Gather every line in the records below that contains the word "werden". Case counts.
***** Material to process
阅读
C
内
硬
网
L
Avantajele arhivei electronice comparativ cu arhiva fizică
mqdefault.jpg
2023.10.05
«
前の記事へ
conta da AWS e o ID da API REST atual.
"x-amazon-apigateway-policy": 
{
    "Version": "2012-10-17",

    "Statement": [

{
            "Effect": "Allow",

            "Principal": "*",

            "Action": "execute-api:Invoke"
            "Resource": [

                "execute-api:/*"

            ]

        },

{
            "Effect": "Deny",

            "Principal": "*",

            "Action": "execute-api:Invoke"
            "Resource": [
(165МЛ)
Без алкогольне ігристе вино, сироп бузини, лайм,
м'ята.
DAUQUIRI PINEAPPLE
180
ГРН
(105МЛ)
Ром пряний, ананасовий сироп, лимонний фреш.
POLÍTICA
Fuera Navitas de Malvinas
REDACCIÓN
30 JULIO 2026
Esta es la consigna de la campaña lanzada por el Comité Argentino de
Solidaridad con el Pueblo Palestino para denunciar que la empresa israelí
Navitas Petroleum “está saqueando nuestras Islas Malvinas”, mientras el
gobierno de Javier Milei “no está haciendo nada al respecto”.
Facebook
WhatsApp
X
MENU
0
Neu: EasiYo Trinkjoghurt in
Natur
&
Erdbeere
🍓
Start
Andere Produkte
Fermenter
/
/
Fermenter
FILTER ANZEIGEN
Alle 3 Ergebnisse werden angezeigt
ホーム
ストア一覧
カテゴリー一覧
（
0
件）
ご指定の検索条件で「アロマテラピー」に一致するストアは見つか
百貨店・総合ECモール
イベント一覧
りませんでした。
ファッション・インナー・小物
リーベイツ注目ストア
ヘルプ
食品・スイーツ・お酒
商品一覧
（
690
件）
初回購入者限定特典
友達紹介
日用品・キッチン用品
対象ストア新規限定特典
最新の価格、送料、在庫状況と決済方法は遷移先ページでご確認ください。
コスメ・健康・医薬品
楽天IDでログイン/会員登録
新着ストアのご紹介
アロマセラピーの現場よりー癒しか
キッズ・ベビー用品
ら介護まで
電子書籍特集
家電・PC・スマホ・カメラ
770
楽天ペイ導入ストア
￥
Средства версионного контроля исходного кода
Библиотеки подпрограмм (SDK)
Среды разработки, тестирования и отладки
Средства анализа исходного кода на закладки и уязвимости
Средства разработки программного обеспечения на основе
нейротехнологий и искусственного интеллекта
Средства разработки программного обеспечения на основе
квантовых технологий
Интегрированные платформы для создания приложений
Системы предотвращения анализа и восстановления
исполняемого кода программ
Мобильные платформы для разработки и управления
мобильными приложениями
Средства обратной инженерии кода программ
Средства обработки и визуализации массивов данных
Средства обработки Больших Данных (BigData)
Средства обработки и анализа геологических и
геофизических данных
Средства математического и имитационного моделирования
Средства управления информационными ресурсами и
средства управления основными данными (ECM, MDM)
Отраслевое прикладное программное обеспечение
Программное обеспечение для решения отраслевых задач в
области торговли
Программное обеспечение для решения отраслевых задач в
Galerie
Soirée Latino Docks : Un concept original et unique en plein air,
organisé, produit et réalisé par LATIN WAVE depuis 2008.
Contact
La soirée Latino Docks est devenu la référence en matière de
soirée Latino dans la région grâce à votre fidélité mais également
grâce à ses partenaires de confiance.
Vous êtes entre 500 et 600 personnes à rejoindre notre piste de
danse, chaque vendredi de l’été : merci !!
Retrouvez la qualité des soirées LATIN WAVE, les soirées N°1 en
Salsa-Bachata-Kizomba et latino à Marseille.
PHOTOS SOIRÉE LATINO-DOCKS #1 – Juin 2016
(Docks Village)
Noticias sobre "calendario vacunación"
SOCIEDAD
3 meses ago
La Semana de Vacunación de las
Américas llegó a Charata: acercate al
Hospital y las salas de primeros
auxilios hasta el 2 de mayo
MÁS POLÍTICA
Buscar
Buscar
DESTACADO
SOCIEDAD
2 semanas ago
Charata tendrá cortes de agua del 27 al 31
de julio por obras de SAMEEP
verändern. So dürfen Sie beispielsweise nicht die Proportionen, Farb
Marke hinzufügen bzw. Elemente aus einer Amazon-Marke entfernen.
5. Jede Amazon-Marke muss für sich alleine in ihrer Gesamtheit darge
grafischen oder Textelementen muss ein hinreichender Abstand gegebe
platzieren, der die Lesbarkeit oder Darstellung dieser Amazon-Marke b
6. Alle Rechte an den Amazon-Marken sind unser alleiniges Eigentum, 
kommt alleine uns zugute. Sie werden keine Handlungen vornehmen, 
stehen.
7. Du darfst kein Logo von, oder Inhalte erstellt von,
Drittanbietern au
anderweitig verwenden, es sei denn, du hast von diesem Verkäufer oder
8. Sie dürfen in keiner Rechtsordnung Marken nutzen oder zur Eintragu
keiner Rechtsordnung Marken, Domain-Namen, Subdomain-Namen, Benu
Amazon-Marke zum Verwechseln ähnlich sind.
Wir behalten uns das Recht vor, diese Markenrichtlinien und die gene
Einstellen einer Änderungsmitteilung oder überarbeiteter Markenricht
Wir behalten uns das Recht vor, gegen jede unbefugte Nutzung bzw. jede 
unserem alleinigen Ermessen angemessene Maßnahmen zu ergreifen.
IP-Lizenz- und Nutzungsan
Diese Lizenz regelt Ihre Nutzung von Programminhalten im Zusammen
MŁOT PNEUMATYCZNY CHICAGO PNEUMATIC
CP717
**********
> [Output for this exercise]:
Alle 3 Ergebnisse werden angezeigt
kommt alleine uns zugute. Sie werden keine Handlungen vornehmen, 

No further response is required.